What you will do: Repeat the data word for word and skip the pictures.

BEGIN Supplied data

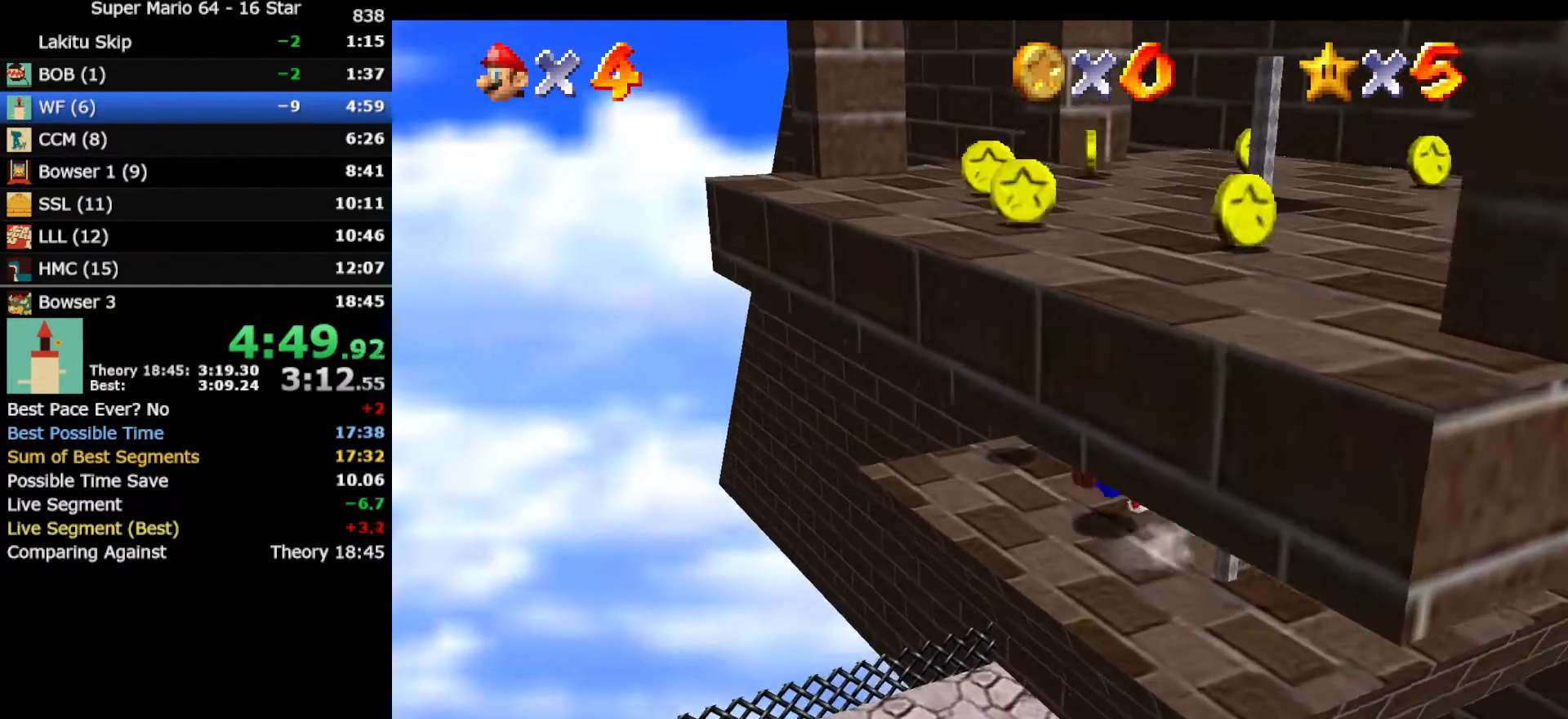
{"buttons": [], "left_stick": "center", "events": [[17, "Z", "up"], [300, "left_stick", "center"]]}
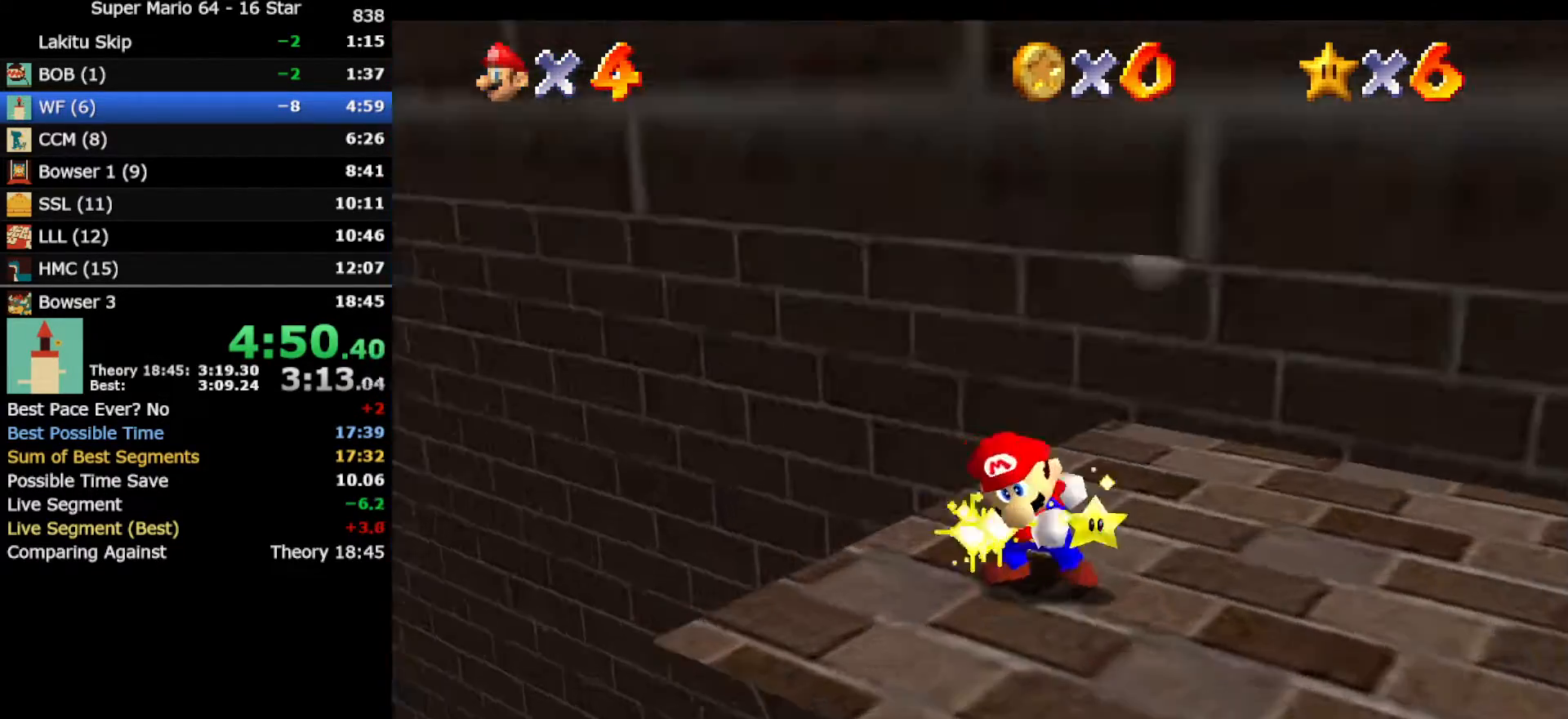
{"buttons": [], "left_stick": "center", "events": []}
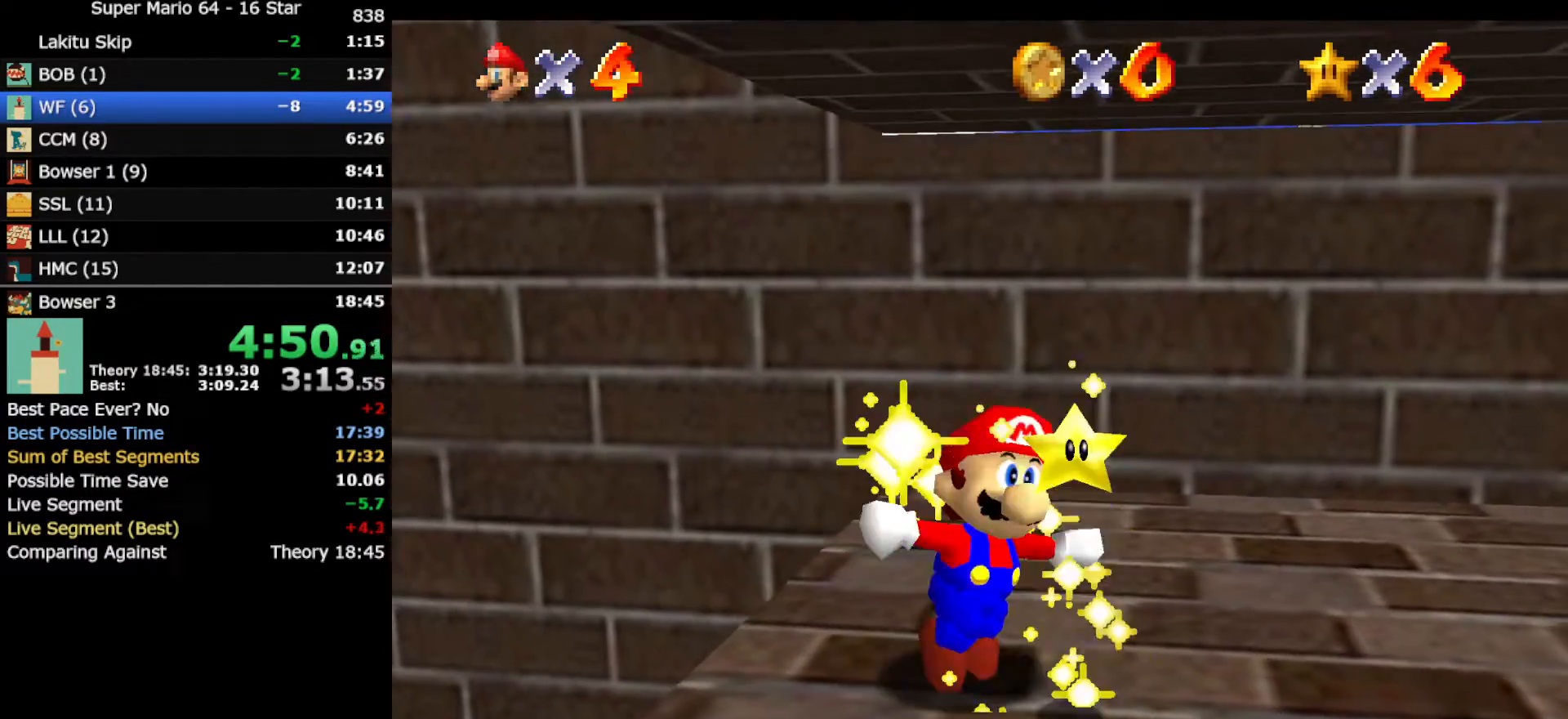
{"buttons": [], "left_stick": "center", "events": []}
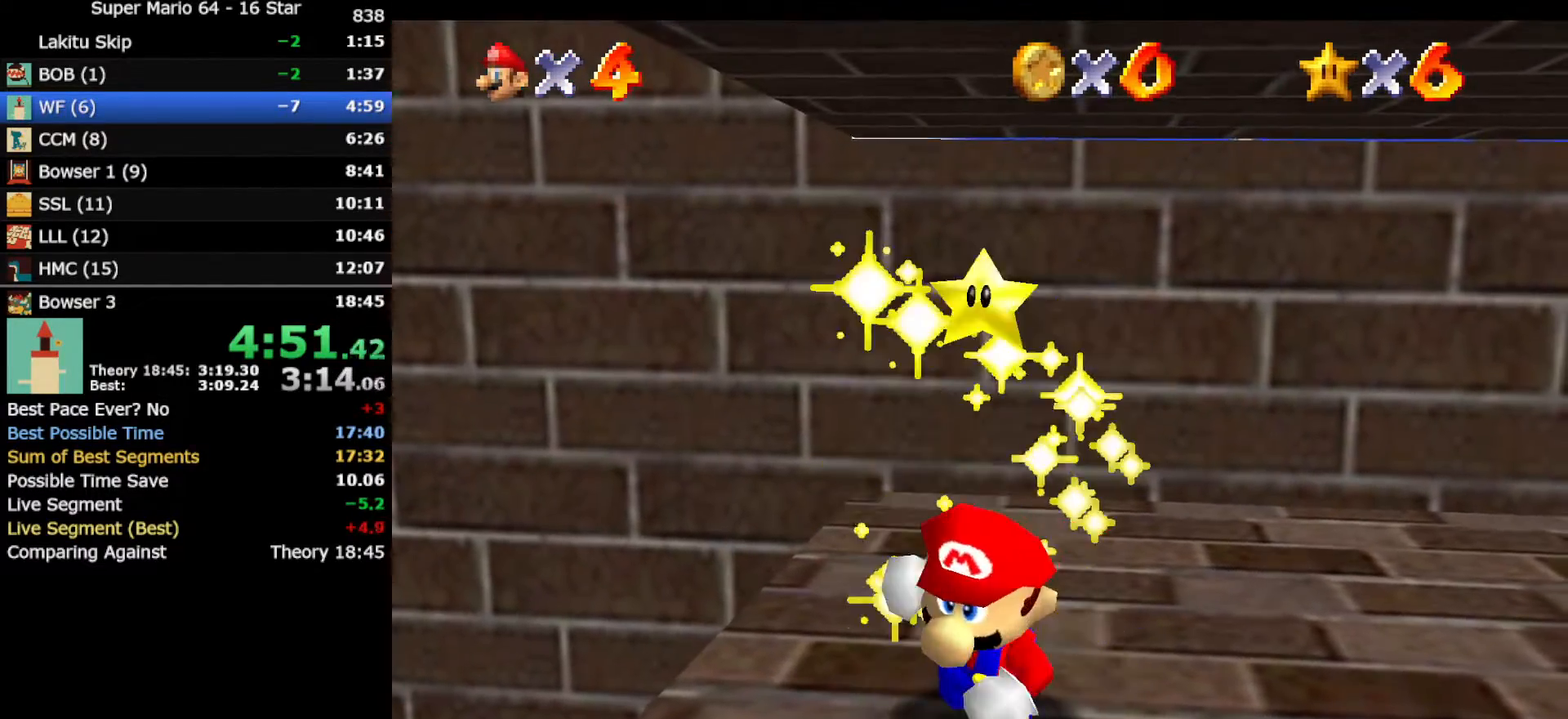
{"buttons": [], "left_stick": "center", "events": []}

END Supplied data

Written solution:
{"buttons": [], "left_stick": "center", "events": [[17, "Z", "up"], [300, "left_stick", "center"]]}
{"buttons": [], "left_stick": "center", "events": []}
{"buttons": [], "left_stick": "center", "events": []}
{"buttons": [], "left_stick": "center", "events": []}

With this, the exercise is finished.